:: SELECTED PASSAGE
# Pen Kit manufactures



## mdwilliams999 (Apr 27, 2014)

I have been turning pens on the side for the last 3 years and have used kits from WoodturningZ, PennState and Craft USA.  I have an appreciation for for the pen kits that are made in Taiwan vs China.  Most of the kits from Taiwan tend to have better fitting components and less irregularities seen in China kits.  I have also found that the few kits from Craft USA seem really good as well.

I have some possible opportunities to take the side pen business to another level but want to make sure I am offering high quality pens.  I expect that the new pens I offer will start in the low 100s.  I am confident with my skills and tired of selling $30 pens.

Does anyone have experience with some of the other pen suppliers?  I am trying to educate myself on quality differences and this seems harder than it should be.  Berrea seems to have nice pens but the prices are obviously higher than say Penn State, and wondering if this is because of their name only, or because their products are really better made with higher quality finishes, better components, turn mechanisms etc.  For example, Berrea has a "stylus" pen that sells for about 50% higher than Penn State.

Bottom-line:  Has anyone had experience with multiple pen kit suppliers and can offer their experience regarding quality for the money.

Thanks,
Mike


----------



## pinelumber (Apr 28, 2014)

*pen kits*

Look at Timberbits in Australia.  Excellent prices Tiawan Pens Quick turnaround.  I ordered on Friday from Michigan and delivered Monday at noon 9400 miles 4 days!!  They get my money.


Dennis
Pinelumber:bananen_smilies104::RockOn:


----------



## Dan Masshardt (Apr 28, 2014)

Many of us have tried many kits from many manufactures   

The short answer is that it's not really based on the supplying company   Most suppliers have cheap kits and higher quality kits   And price isn't always the determining factor.
::::
* [REQUEST] Carry on the pen kit thread from its last sentence. The material after this point is separate from the pen kit thread.
:: GIVEN RECORDS
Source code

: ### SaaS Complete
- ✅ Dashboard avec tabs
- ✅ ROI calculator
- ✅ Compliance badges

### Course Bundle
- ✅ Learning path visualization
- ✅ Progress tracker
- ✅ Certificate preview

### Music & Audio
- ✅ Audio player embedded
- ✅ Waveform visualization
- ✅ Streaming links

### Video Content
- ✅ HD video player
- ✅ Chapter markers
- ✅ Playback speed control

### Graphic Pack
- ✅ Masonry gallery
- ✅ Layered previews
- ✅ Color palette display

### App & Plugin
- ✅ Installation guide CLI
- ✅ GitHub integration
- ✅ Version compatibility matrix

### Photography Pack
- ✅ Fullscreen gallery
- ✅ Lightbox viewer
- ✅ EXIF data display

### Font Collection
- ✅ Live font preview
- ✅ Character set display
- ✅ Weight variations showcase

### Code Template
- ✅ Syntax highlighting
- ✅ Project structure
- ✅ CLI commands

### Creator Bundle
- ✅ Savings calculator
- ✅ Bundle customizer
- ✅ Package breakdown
::::
* [REPLY]
If you want to know about the quality of a particular kit or finish, you will probably get more specific advice   

Overall I have found that for imported kits, berea and the CSUSA artisan line are fairly consistent high quality   

Pennstate has some good kits as well as some cheaper and novelty offerings    Woodturningz resells pennstate kits as well as some of their own - Chinese is my guess.


----------



## plantman (Apr 28, 2014)

Mike; That is a hard question to answer. To me, to make high quality pens, there are 4 factors involved. 4th being the quantity of pens you want to make. 3ed Quality of pens you want to make. 2ed Amount of profit you expect to gain from sales. And last, your skills as the craftsman making these pens. If you make a lot of pens fast, your Quality is going to suffer. If you look at the lower price of materials, your final product will not be top notch. If you want to get top dollar, you need top of the line supplies. Finaly, you must have enough skill to take one of your competitions products and set it along side yours and show the buyer why yours is better. My answer is this. If you feel that you have all of the above qualitys and skills, you need to be able to put out pens that can not be found in the next booth. You need to buy exotic woods with fantastic grains, cast your own blanks,  produce segmented blanks, go kitless, or have some twist or skill that the average pen turner doesn't possess. As far as kits go, they all have good, better, and best. I find CSUSA's higher priced kits to be of a better quality than most, but not all. Same with PSI or anyone on this site selling kits. It is one thing to buy mass produced  kits from China, and another to have pens made by Chinese Craftsman in China. There is no one in the Free World that can compete with there skill and craftsmanship for the price.    Jim  S


----------



## Quality Pen (Apr 28, 2014)

Like said above... the same people can offer better or worse pens.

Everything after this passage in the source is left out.